Bagian 7 ▣ Shocked

190K 19.3K 910
                                    

Gara menggelengkan kepalanya melihat suasana rumah yang berserakan seperti baru terkena gempa. Bungkus cemilan dimana-mana, seragam sekolah terletak di sofa, toples berisi cemilan juga berjatuhan di lantai.

Disebelah Gara, wanita dan pria berusia empat puluh lima tahunan menarik napas dalam-dalam. Ibu dan Ayah Angkasa benar-benar tidak habis pikir dengan anaknya yang satu ini.

"Angkasa!!!" Ibunya berteriak kencang hingga membuat Angkasa yang sedang duduk dengan kaki di atas meja terlonjak kaget.

Laki-laki itu buru-buru berdiri dan menggaruk kepalanya ketika kakak, ayah dan ibunya berdiri dengan mata tajam mereka.

"Mama! Cie udah pulang! Gimana Ma? Cantik gak calon Gara? Cie... yang ntar lagi mau kawin."

Itulah kata-kata sambutan dari Angkasa ketika melihat keluarganya kembali ke rumah.

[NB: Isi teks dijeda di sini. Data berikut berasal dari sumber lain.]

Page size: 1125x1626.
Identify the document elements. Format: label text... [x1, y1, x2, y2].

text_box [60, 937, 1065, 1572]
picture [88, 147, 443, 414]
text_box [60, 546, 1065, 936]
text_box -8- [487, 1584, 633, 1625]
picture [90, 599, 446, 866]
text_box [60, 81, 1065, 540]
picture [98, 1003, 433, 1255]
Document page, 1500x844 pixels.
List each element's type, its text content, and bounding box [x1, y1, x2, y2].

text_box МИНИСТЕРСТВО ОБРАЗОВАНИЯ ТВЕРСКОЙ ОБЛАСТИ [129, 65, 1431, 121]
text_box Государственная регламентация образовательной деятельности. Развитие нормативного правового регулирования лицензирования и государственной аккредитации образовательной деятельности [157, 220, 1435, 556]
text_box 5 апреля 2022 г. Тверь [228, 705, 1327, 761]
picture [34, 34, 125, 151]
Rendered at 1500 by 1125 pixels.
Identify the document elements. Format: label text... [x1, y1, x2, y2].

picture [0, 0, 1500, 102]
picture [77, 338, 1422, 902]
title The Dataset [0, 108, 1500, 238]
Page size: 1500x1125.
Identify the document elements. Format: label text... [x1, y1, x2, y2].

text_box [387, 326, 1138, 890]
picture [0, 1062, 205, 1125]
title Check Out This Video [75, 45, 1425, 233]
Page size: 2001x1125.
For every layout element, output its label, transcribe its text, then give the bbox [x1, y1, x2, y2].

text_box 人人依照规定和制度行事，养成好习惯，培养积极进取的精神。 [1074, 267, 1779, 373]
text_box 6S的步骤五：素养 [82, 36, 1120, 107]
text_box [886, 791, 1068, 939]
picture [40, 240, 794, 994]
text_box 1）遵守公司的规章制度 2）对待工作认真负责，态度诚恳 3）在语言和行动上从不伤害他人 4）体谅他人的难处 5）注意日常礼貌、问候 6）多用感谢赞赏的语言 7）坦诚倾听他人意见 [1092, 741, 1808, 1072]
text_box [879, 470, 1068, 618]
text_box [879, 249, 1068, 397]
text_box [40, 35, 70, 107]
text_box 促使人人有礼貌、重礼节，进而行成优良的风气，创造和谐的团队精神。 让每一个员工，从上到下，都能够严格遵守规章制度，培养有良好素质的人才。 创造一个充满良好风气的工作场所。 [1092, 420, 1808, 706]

"Nikah dulu bego baru kawin." celetuk Gara asal-asalan.

Ibunya mencubit perut anak sulungnya itu. Lalu, ia berjalan cepat menjewer telinga anak keduanya.

"bun, sakit!" ringis Angkasa.

Ayahnya hanya bisa menghela napas, "Kamu ini?! Kenapa rumah udah kayak tempat sampah gini sih?" tanya Ayahnya sambil memperhatikan sofa yang ada berapa kaos milik Angkasa.

"Angkasa kan cowok Yah!" jawab Angkasa protes dan mendapat jeweran lebih keras dari Ibunya.

"Terus kalau kamu cowok gak bisa beres-beres?!" semprot Ibunya galak.

Ayahnya dan Gara memilih masuk ke dalam kamar mereka. Semprotan Ibunya kepada Angkasa mungkin bukanlah hal yang bagus untuk ditonton setelah menempuh perjalan dari Bandung-Jakarta.

"Bun sakit banget," ringisnya kesal.

"Sakit kamu bilang? Rasain. Ini kenapa Bunda nyuruh Mbak Lana untuk libur kerja selama 3 hari biar kamu itu mandiri! Dasar ya, udah SMA masih aja gak bisa beres-beres rumah. kamu itu bisa apa? Cuma bisa buat rumah berserakan? Ha?! Jawab!"

Angkasa terus-menerus meringis. Laki-laki itu daru tadi memegang tangan Ibunya yang terus menjewer telinganya.

"Ampun Bun, sakit banget ini."

Barulah karena merasa kasihan Ibunya melepaskan jewerannya itu. Ia bersedekap dada. Ibunya melihat anaknya dengan geleng-geleng kepala. Angkasa bersyukur dalam hati ketika Ibunya sudah diam. Namun, baru lima detik, teriakan Gara kembali memancing Ibunya mengomel.

"BUNDA! KOLOR ANGKASA BERSERAKAN DI KAMAR MANDI!"

Gara datang dari tangga dan sibuk berteriak. Ia membawa sebuah kain basah dan memegangnya dengan gaya jijik.

"BUNDA! LIAT ANGKASA MASIH PAKAI KOLOR SPIDER-MAN!"

***

"Apa?" tanya Gara polos dan memasukkan dua buah cemilan rasa jagung ke salam trolly.

Angkasa meliriknya malas, dan mendorong trolly itu ke depannya. Malam ini, ia dan Gara belanja cemilan yang sudah Angkasa habiskan.

Biasanya, mereka harus menghemat cemilan dengan memakannya setiap sabtu dan minggu saja. Bukan Angkasa namanya jika selalu menuruti perintah siapapun.

"Idih, diem-dieman sekarang. Ngambek?"

Angkasa melengos pergi dan berjalan dengan cepat. Ia membenarkan letak topinya hingga menutupi matanya.

Gara langsung mengejar adiknya yang sedang ngambek itu. "Apaan coba? Udah besar masih aja suka ngambek."

"Tau ah! Bodo." balas Angkasa cuek dan mengambil sepuluh bungkus kripik. Laki-laki itu masih kesal karena Gara malah memamerkan hal memalukan itu pada Ibunya.